I push open the door hearing the floorboards creek underneath my feet as I advance into the room. I look at the large bed against one of the walls facing the large glass windows. I don't remember learning what these objects are but something inside of me knows what they are. Maybe common sense is something that can't be taken away.
I close my eyes moving over to the bed collapsing on it. My headaches from the stress of today, my arm feels heavy from the blood loss.
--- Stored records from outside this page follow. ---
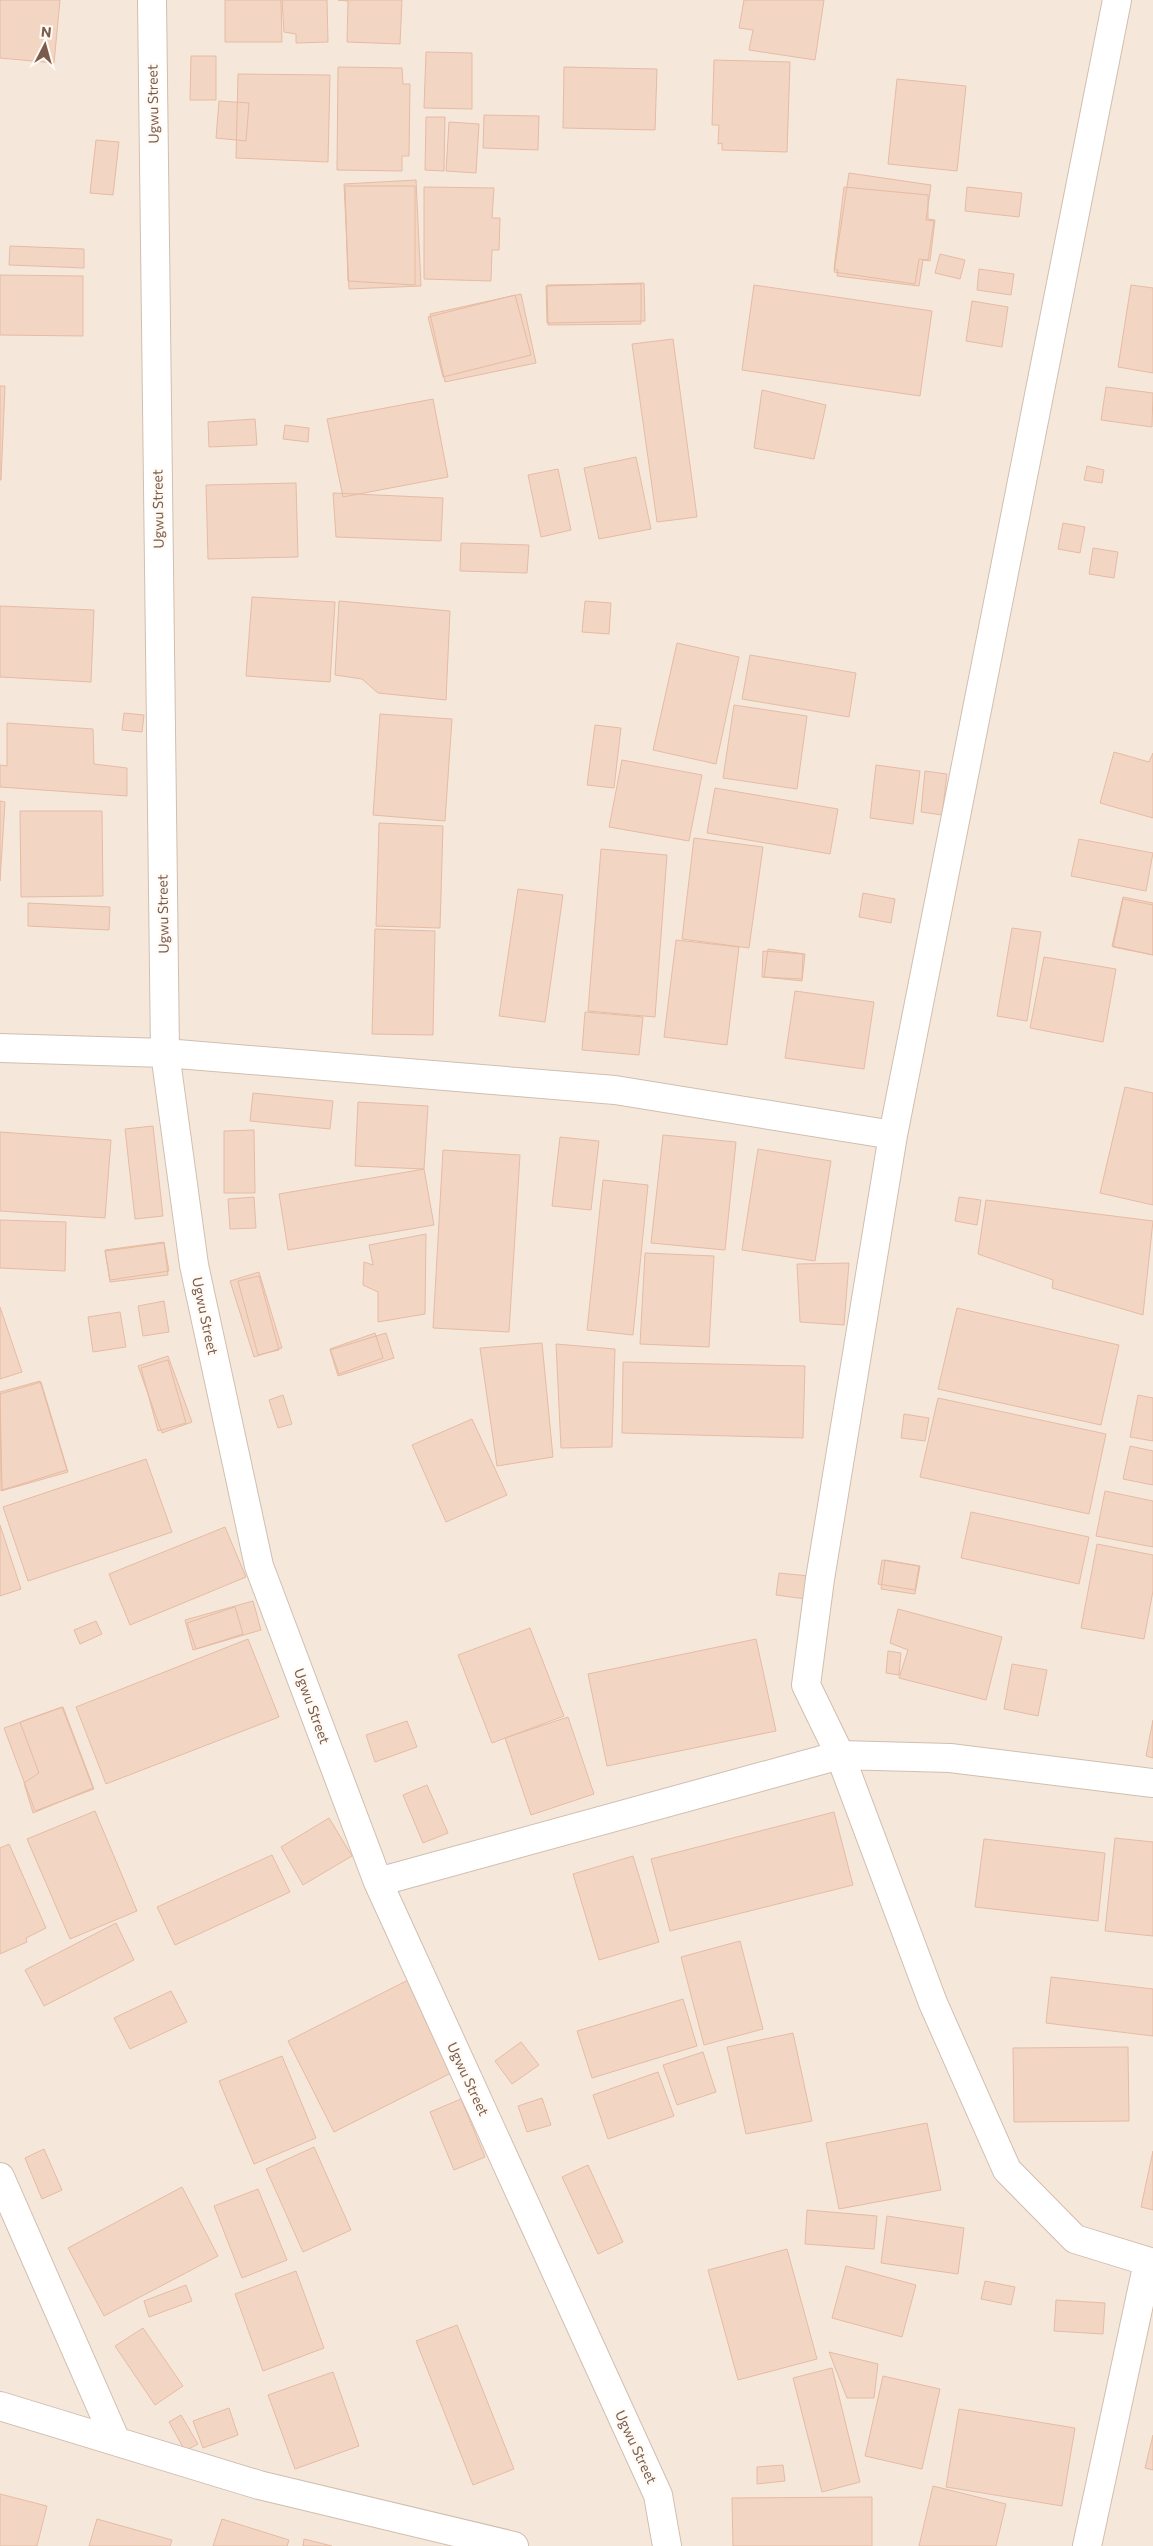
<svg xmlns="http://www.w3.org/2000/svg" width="1153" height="2546" font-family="Commissioner,sans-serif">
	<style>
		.residential { fill: #f5e8da }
		.building { fill: #f3d5c3; stroke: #e6bba3 }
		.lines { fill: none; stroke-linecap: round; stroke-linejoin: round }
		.minor-casing { stroke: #d1beb0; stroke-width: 30 }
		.minor { stroke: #fff; stroke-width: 28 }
		.labels { text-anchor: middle; stroke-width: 4.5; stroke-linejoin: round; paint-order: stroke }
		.street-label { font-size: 14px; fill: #7a5c4d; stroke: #fffaf3 }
	</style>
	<rect width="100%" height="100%" fill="#fdf6ec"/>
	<path class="residential" d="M0,0H1153V2546H0Z"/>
	<path class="building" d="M0,0H60L54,63L0,58Z
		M225,0H281L282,42H225Z
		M282,0H327L328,42L296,43V34L284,32Z
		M402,0L400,44L347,42L348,1L338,0Z
		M744,0H824L815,60L749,50L753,30L739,28Z
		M426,52L472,53V109L424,108Z
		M191,56H216V100H190Z
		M714,60L790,62L787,152L722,150V143L718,144L719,125H712Z
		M338,67L402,68L403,84H410L409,156H402V171L337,170Z
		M564,67L657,69L655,130L563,128Z
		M238,74L330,75L328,162L236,158Z
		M897,79L966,86L957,171L888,164Z
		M219,101L249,103L246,141L216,138Z
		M484,115L539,116L538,150L483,148Z
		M426,117H445L444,171L425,170Z
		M449,122L479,124L476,173L446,171Z
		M96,140L119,142L113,195L90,193Z
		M849,173L931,185L926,220L934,221L928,260L919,259L915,284L834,272Z
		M416,180L421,286L349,289L344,184Z
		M345,186H415V285L348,281Z
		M424,187L494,188L492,218H500L499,250H492L491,281L424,279Z
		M844,187L928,195V219L935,220L930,261L923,260L919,286L837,276L838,270L834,269Z
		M967,187L1022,193L1019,217L965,211Z
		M10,246L84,249V268L9,265Z
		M940,254L965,260L960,279L935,273Z
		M979,269L1014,274L1011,295L977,290Z
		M0,275L83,276V336L0,335Z
		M644,283L645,321L547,323L546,286Z
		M641,284V324L548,325L547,285Z
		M754,285L932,311L920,396L742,370Z
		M1131,285L1153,288V373L1118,367Z
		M521,294L536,363L445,382L430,314Z
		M515,295L531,355L443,377L428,317Z
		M972,301L1008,307L1002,347L966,341Z
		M673,339L697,517L657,522L632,344Z
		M0,386H5L1,480H0Z
		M1106,387L1153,393L1152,427L1101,420Z
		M762,390L826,405L814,459L754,448Z
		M433,399L448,477L343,497L327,419Z
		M255,419L257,445L209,447L208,422Z
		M285,425L309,428L308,442L283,439Z
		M636,457L651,529L599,539L584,468Z
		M1087,466L1104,470L1102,483L1084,480Z
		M558,469L571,530L541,537L528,475Z
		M296,483L298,557L208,559L206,485Z
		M333,493L443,498L441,541L336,537Z
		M1063,523L1085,527L1080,553L1058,549Z
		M461,543L529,545L527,573L460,571Z
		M1093,548L1118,552L1114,578L1089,574Z
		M252,597L335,602L330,682L246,676Z
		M339,601L450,611L446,700L378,693L362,679L335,675Z
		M585,601L611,603L609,634L582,632Z
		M0,606L94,610L91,682L0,677Z
		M677,643L739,657L716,764L653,750Z
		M750,655L856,673L849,717L742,699Z
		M734,705L807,716L797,789L723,778Z
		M124,713L144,715L142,732L122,730Z
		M380,714L452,719L445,821L373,815Z
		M7,723L93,729L94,764L127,768V796L0,787V765L7,766Z
		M595,725L621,728L614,788L587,785Z
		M1114,752L1149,762L1153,753V818L1100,803Z
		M622,760L702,775L689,841L609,827Z
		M876,765L920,771L913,824L870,818Z
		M925,771L947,774L942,815L921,812Z
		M715,788L838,809L830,854L707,833Z
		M0,801L5,802L0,881Z
		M20,811H102L103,896L21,897Z
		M379,823L443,826L440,928L376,926Z
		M694,838L763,847L749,948L682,939Z
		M1079,839L1153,853L1146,891L1071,876Z
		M601,849L667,855L655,1017L588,1011Z
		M518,889L563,895L545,1022L499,1016Z
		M863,893L895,899L891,923L859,917Z
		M1123,897L1153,903V955L1112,946Z
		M1123,899L1153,905V955L1113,947Z
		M28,903L110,907L109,930L28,926Z
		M1012,928L1041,932L1027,1021L997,1016Z
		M375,929L435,931L433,1035L372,1034Z
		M676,940L739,947L727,1045L664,1037Z
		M768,949L805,954L802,981L764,977Z
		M763,951L803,954L802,979L762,977Z
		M1044,957L1116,969L1103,1042L1030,1028Z
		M795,991L874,1002L864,1069L785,1058Z
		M585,1012L643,1017L639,1055L582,1050Z
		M1125,1087L1153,1093V1205L1100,1193Z
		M253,1093L333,1101L330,1129L250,1121Z
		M358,1102L428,1106L424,1169L355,1166Z
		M153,1126L163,1216L135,1219L125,1129Z
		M254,1130L255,1193H224V1131Z
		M0,1132L111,1140L105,1218L0,1211Z
		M663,1135L736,1142L725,1250L651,1243Z
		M560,1137L599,1141L591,1210L552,1206Z
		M758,1149L831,1161L815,1261L742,1250Z
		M443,1150L520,1155L509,1332L433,1328Z
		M424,1169L434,1225L288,1250L279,1194Z
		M603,1180L648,1185L633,1335L587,1330Z
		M254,1197L256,1228L230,1229L228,1199Z
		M959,1197L981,1200L977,1225L955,1221Z
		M986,1200L1153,1221L1143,1315L1052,1288L1053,1280L978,1254Z
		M0,1220L66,1222L65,1271L0,1268Z
		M426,1234L425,1314L378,1322V1292L363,1285L364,1262L373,1265L369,1245Z
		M164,1242L169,1271L110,1280L105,1250Z
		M164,1243L168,1275L110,1282L105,1251Z
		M645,1253L714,1256L709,1347L640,1344Z
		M849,1263L844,1325L800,1322L797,1264Z
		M259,1272L282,1348L254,1357L230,1281Z
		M259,1276L279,1350L258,1355L238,1281Z
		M164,1301L169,1332L143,1336L138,1306Z
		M0,1307L22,1372L0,1379Z
		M957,1308L1119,1345L1101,1425L938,1389Z
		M120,1312L126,1347L93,1352L88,1317Z
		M375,1333L383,1358L339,1374L330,1349Z
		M386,1333L394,1358L338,1376L330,1350Z
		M542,1343L553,1457L497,1466L480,1348Z
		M556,1344L615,1349L612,1447L561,1448Z
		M168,1356L192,1422L162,1433L138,1366Z
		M168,1360L186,1423L158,1431L141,1368Z
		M623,1362L805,1366L803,1438L622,1433Z
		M40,1381L67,1470L2,1490L0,1392Z
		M41,1382L68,1472L1,1491L0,1394Z
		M283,1395L292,1424L278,1428L269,1400Z
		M1138,1395L1153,1398V1441L1130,1437Z
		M938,1398L1106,1434L1089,1514L920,1477Z
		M904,1414L929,1418L925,1441L901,1438Z
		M472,1419L507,1495L446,1522L412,1445Z
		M1130,1446L1153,1451V1485L1123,1479Z
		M146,1459L172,1532L28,1581L3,1507Z
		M1105,1491L1153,1501V1547L1096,1536Z
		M971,1512L1089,1537L1079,1584L961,1558Z
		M0,1525L21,1589L0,1596Z
		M225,1527L246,1577L130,1625L109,1574Z
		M1097,1544L1153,1555V1591L1144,1639L1081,1628Z
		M882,1560L919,1566L915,1590L878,1584Z
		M885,1560L920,1566L915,1594L881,1589Z
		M779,1573L809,1576L806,1599L776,1595Z
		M253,1601L261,1630L193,1650L185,1620Z
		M235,1607L243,1634L196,1649L187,1623Z
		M898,1609L1002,1637L986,1700L899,1678L908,1650L890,1643Z
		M96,1621L102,1634L80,1644L74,1630Z
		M530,1628L564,1716L492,1743L458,1655Z
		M248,1639L279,1717L106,1784L76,1707Z
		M756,1639L776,1731L607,1766L588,1674Z
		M888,1651L901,1653L899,1675L886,1673Z
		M1012,1664L1047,1670L1038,1716L1004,1709Z
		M62,1707L93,1788L33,1813L24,1783L39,1773L20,1722Z
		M63,1707L94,1789L35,1811L4,1728Z
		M568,1717L594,1794L531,1815L505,1738Z
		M1153,1720V1758L1146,1756Z
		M407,1721L417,1747L375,1762L366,1735Z
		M427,1785L448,1833L423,1843L403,1795Z
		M95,1811L137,1911L70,1939L27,1839Z
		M834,1812L853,1885L670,1931L651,1859Z
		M329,1818L352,1856L303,1885L281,1847Z
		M1115,1838L1153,1842V1936L1105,1931Z
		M984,1839L1105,1853L1098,1921L975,1907Z
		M9,1844L46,1928L26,1938L27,1942L0,1954V1848Z
		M272,1855L290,1892L175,1945L157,1907Z
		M633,1856L659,1942L599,1960L573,1874Z
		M116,1923L134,1960L44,2006L25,1970Z
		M740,1941L763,2029L704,2045L681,1957Z
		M1051,1977L1153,1989V2036L1046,2023Z
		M412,1978L459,2069L334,2132L288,2041Z
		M171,1991L187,2022L130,2049L114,2018Z
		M683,1999L697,2046L592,2078L577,2031Z
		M793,2033L812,2121L746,2134L727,2047Z
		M521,2042L539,2065L512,2084L495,2061Z
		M1128,2047L1129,2121L1014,2122L1013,2048Z
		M703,2052L716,2092L677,2105L663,2065Z
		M282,2056L316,2138L254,2164L219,2081Z
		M658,2072L674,2116L608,2139L593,2095Z
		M542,2098L551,2125L527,2132L518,2106Z
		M461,2099L485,2157L454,2170L430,2112Z
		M927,2123L941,2190L839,2209L826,2143Z
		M314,2147L351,2230L303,2252L266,2169Z
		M44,2149L62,2190L42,2199L25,2158Z
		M1153,2151V2210L1141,2207Z
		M588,2165L623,2242L598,2254L562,2177Z
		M182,2187L218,2256L104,2316L68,2248Z
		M258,2189L287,2260L242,2278L214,2206Z
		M807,2210L877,2216L874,2249L805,2244Z
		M887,2216L964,2228L958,2274L881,2263Z
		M787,2249L817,2359L738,2380L708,2270Z
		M846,2266L916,2285L902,2337L832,2318Z
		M296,2271L324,2348L263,2371L235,2294Z
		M985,2281L1015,2287L1011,2305L981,2299Z
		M186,2285L192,2301L149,2317L144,2301Z
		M1056,2300L1105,2303L1103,2334L1054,2331Z
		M457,2325L514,2469L473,2485L416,2341Z
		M143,2328L183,2386L155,2405L115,2346Z
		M829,2352L878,2364L874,2398H847Z
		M832,2368L860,2482L822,2492L793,2378Z
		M333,2372L359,2446L295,2469L268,2395Z
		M883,2376L940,2389L922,2469L865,2456Z
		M229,2408L238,2435L203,2448L193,2421Z
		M959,2409L1075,2428L1062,2506L946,2487Z
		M181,2415L198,2444L185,2451L169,2422Z
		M1153,2435V2470L1145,2468Z
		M783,2465L785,2481L757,2484V2467Z
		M933,2486L1006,2504L996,2546H919Z
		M0,2494L47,2506L37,2546H0Z
		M872,2497V2546H733L732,2498Z
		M97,2519L172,2540L170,2546H89Z
		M222,2519L289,2540L287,2546H213Z
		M304,2539L332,2546H303Z"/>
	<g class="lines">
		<g class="minor-casing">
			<path id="minor" d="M152,0L165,1053L194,1265L259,1566L378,1882L658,2495L667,2546
				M1117,0L893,1135L820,1579L806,1685L840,1755L933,2003L1007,2170L1075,2239L1153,2263
				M0,1048L165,1053L615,1090L893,1135
				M378,1882L840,1755L950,1758L1153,1783
				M0,2177L116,2441
				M0,2406L259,2485L514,2546
				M1087,2546L1148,2262"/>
		</g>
		<use href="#minor" class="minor"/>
	</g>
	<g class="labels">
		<g class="street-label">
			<text transform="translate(153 104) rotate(-91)" y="5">Ugwu Street</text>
			<text transform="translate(158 509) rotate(-91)" y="5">Ugwu Street</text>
			<text transform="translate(163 914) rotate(-91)" y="5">Ugwu Street</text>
			<text transform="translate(205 1316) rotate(78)" y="5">Ugwu Street</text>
			<text transform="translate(312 1706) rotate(70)" y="5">Ugwu Street</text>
			<text transform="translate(468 2079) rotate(65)" y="5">Ugwu Street</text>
			<text transform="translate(636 2447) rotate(65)" y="5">Ugwu Street</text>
		</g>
	</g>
	<g transform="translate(45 45) rotate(6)" stroke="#fffaf3" stroke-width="4" paint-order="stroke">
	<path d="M0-4L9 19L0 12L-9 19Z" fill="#7a5c4d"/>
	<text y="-8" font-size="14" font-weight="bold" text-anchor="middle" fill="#7a5c4d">N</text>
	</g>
</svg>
I just want to sleep. As I lay in the bed I feel a pain in my heart, my breath picks up as I feel like someone is crushing my throat. Tears spill from my eyes as I gasp for air. What is wrong with me? I want to cry out for Julian but something stops me. The pain stops and I feel like there is someone whispering in my ear. The voice is so low I can't make out what they are saying. I can tell that it's a man's voice. I tilt my head in confusion as my body reacts to what is happening. It feels warm, safe. Safer than I have felt since I came here. I close my eyes leaning back in the bed wrapping myself in the blankets allowing the voice to calm me. I wish I could hear what he was saying. I wish I knew what was happening. I feel so lost and his voice makes me feel like I know who I am for a moment. As quick as the voice came is disappears leaving me lying there in complete darkness.
That voice made me feel like someone more than anything has today, I don't even know who it belongs to. Who was that? Was it one of the King brothers? Was it someone I loved? Someone I trusted? I don't know if I have someone waiting up at night for me to return only to have me never return. I just don't remember if I have someone like that. I have Julian, my brother. I should trust him, he's helped me. He's given me food, clothing, a roof over my head, a bed to sleep in. He hasn't been hostile towards me. He's just shown me kindness. But I don't get that feeling around him that I felt when I heard that voice.